§ As amended (in the Standing Committee), considered.
1.56 pm§ Mr. Harry Barnes (Derbyshire, North-East)On a point of order, Mr. Deputy Speaker. May I refer you to the statement that Madam Speaker made on 24 January when the Government were introducing the Disability Discrimination Bill. She pointed out that there was a problem about whether the Civil Rights (Disabled Persons) Bill and the Disability Discrimination Bill covered similar ground and said that, if so, there would be difficulties in allowing the second Bill to proceed. It was ruled that the Bills were sufficiently dissimilar to allow the second Bill, the Civil Rights (Disabled Persons) Bill, to proceed.

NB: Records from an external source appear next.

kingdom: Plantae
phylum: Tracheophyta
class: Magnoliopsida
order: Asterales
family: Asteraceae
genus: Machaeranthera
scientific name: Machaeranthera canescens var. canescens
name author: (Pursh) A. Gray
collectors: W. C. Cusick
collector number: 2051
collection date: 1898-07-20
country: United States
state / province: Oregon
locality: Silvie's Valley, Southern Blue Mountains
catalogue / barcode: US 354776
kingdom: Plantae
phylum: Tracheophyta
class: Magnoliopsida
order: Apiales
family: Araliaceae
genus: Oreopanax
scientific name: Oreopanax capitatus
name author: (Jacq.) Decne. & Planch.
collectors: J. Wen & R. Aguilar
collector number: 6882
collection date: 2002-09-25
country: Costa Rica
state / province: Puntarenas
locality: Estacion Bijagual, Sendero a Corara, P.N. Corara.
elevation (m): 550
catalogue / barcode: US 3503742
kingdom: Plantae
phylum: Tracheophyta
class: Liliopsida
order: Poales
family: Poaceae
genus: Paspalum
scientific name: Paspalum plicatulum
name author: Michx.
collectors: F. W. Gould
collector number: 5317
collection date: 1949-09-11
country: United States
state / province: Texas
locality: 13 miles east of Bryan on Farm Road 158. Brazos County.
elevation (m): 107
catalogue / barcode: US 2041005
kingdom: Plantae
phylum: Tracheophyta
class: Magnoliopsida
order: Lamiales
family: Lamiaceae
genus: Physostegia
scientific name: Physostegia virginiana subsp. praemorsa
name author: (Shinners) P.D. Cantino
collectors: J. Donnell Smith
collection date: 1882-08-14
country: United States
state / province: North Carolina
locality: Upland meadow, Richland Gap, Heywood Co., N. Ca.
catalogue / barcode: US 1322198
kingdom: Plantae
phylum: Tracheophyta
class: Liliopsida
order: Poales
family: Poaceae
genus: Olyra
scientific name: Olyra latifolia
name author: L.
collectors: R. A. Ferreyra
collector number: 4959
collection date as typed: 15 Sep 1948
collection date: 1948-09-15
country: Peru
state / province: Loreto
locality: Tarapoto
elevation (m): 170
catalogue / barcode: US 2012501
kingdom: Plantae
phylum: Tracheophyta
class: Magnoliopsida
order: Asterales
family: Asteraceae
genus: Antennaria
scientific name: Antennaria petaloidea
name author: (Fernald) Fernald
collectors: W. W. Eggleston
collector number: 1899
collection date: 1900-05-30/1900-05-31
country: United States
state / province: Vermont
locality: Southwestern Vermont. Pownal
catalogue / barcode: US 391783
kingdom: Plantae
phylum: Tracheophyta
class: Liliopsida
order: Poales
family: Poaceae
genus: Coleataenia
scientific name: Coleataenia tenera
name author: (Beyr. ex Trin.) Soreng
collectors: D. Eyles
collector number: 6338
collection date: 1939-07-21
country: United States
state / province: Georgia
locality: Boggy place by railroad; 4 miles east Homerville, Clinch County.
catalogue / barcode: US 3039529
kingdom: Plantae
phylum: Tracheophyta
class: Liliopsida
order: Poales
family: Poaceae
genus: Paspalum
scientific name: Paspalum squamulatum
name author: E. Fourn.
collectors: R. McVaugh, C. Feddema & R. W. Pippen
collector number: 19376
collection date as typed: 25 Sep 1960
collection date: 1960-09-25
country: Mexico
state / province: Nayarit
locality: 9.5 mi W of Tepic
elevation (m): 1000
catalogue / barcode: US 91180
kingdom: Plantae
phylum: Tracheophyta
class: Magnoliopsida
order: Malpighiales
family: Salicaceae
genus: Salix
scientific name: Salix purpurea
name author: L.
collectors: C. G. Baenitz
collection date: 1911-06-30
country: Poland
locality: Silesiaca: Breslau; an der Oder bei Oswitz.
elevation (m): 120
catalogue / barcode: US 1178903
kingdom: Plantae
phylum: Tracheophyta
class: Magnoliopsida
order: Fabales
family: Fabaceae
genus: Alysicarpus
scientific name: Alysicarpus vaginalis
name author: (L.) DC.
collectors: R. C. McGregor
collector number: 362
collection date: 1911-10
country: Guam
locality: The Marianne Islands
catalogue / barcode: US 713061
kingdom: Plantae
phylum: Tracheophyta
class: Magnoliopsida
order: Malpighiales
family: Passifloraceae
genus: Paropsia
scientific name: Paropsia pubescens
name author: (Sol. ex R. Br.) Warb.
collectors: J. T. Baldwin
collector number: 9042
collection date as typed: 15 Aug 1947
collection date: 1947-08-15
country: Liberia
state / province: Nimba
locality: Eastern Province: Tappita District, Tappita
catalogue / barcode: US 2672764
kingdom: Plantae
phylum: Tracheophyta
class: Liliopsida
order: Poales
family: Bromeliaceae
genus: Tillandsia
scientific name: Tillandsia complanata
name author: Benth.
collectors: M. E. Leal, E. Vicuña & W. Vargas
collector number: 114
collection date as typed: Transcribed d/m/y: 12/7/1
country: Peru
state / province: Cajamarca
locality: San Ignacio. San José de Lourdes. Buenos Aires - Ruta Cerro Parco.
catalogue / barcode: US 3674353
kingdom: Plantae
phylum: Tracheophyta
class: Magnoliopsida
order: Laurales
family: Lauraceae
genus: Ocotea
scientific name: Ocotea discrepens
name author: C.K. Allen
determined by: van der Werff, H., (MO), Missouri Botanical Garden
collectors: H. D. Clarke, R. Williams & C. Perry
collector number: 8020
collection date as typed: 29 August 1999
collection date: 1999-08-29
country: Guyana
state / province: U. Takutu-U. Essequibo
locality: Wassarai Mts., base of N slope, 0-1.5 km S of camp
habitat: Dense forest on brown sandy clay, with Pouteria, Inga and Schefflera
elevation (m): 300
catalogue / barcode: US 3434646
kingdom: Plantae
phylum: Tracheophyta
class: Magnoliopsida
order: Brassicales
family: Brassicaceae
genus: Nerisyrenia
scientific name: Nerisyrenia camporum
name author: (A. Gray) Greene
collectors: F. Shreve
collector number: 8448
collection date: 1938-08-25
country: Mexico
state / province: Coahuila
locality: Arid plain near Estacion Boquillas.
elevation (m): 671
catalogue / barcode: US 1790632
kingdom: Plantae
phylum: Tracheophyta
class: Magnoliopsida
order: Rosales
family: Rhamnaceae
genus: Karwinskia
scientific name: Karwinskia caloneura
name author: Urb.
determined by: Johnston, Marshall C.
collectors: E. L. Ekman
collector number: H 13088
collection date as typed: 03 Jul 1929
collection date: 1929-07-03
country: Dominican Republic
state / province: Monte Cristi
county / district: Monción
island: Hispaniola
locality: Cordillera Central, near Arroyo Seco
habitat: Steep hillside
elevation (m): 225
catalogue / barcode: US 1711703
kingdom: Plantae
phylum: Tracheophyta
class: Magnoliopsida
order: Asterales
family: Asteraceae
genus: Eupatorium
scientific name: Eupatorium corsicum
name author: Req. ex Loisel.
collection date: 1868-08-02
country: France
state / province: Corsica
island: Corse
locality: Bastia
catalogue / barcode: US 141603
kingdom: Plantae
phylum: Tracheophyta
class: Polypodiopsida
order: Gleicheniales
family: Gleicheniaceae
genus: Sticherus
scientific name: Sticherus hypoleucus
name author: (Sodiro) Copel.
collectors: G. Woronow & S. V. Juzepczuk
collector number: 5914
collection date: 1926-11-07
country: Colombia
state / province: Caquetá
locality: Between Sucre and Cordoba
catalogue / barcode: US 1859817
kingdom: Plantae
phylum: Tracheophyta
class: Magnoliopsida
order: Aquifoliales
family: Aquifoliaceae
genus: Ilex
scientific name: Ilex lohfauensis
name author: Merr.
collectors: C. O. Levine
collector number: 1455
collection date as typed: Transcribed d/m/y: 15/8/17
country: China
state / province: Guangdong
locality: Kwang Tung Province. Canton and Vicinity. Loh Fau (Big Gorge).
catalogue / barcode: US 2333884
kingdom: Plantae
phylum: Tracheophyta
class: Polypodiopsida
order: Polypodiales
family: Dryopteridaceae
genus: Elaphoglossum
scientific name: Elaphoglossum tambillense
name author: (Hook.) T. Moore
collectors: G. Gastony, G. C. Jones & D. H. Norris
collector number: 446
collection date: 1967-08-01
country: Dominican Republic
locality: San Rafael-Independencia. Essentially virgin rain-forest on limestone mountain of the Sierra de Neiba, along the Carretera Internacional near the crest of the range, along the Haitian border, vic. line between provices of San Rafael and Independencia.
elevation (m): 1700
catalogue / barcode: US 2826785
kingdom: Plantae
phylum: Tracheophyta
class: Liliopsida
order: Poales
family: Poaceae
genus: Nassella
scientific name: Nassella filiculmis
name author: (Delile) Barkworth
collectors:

May I refer you, Mr. Deputy Speaker, to page 469 of "Erskine May" on new clauses? On the possibility of clauses being ruled out because they clash with clauses in a different Bill, it says:
Similarly a new clause offered at the consideration stage of one bill was ruled out of order when it substantially repeated the provisions of another bill of the same session, the consideration stage of which had been adjourned.New clause 1, which we are about to deal with, is sufficiently similar to clause 7 of the Disability Discrimination Bill to create that problem. Furthermore, other new clauses that we shall discuss in the first batch deal with the Secretary of State taking over the role of the disability rights commission. Those are in line with the Government's Bill, which is now before the other place. The problem crops up in later clauses, too. Should not a number of the clauses currently before us be removed on the ground that they form part of the Disability Discrimination Bill?
§ Mr. Deputy Speaker (Sir Geoffrey Lofthouse)Madam Speaker has selected the new clauses and amendments for debate. I have no doubt that in doing so she took careful account of the sort of problems that the hon. Gentleman has mentioned. We shall now proceed with the Bill.